Of all my weaknesses when writing about cinema, my greatest is undoubtedly my lack of experience and ability to analyze documentaries. Part of the reason is that I watch far too few. Another explanation is that I find it far more easy to criticize a piece of fiction, someone’s writing and direction of a made up story. There is a wall of separation, no matter how powerful the product, between myself and the story being told. With a documentary, I’m watching a director show me bits and pieces of reality. What he or she chooses to show and to hide and in what order he or she chooses to show these bits of reality make for interesting debate. Is it as objective as can be? Is there clearly an agenda at stake, etc? Yes, I can discuss those matters, but even when being beaten over the head with a commentary, I hesitate before crying: ‘Well that was a documentary and it was just plain bad.’ Was it? Does the intentional passage of a political agenda make that documentary ‘bad’ (Oxford: 1.Poor in quality; well below standard. 2.Unpleasant)?
It’s with great trepidation therefore that I write down these thoughts on the film ses was gracious enough to dictate to me this month at Filmspotting, When We WereKings. Being about as knowledgeable about boxing as I am about medicine (I was a political science major), I knew next to nothing about the ‘Rumble in the Jungle’ that so many Americans, and in particularly, boxing fans, remember fondly. I did of course know who Muhammad Ali is was somewhat aware of George Foreman (he’s the chap who cooks steaks, right?), but overall, my knowledge of the event was hazy at best. Having watched the film last night, I can say for sure that I understand it a lot more now: it’s significance within the boxing community, for many Congolese, for African Americans, Americans at large. It was, for the lack of a better term, a spectacle, a once in a lifetime kind of event.

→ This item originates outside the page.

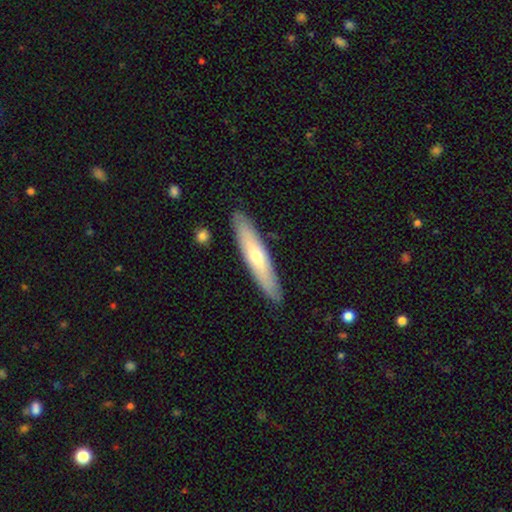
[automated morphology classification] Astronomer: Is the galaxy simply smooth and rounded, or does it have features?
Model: smooth — 47%, tied with featured or disk at 47%.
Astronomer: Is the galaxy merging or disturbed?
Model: none — 89%.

When We Were Kings doesn't spend time on the life story of either heavyweight boxers involved. The strict necessary is shared. I can confidently say that, for those who know little about both titans, the movie still does a suitable job at showing the curious viewer how highly anticipated the matchup was. Ali, the Black Muslim American who refused to wage war in Vietnam, thus hated by mainstream Americans, and George Foreman, the Goliath, the champion, the destroyer, were to butt heads and fists in Africa, in an outdoor stadium, in front of perhaps a hundred thousand spectators (and so many more on international television). B.B. King and James Brown were invited to play some music in the festivities leading up to the mouth-watering confrontation. All this in the land of Mobutu Sese Soko, the leader of Zaire (as the Congo was known back in the 70s), a leader so ruthless and unsympathetic to democracy as well as many of his own people, it makes one pause before spitting yet another anti-Bush quip.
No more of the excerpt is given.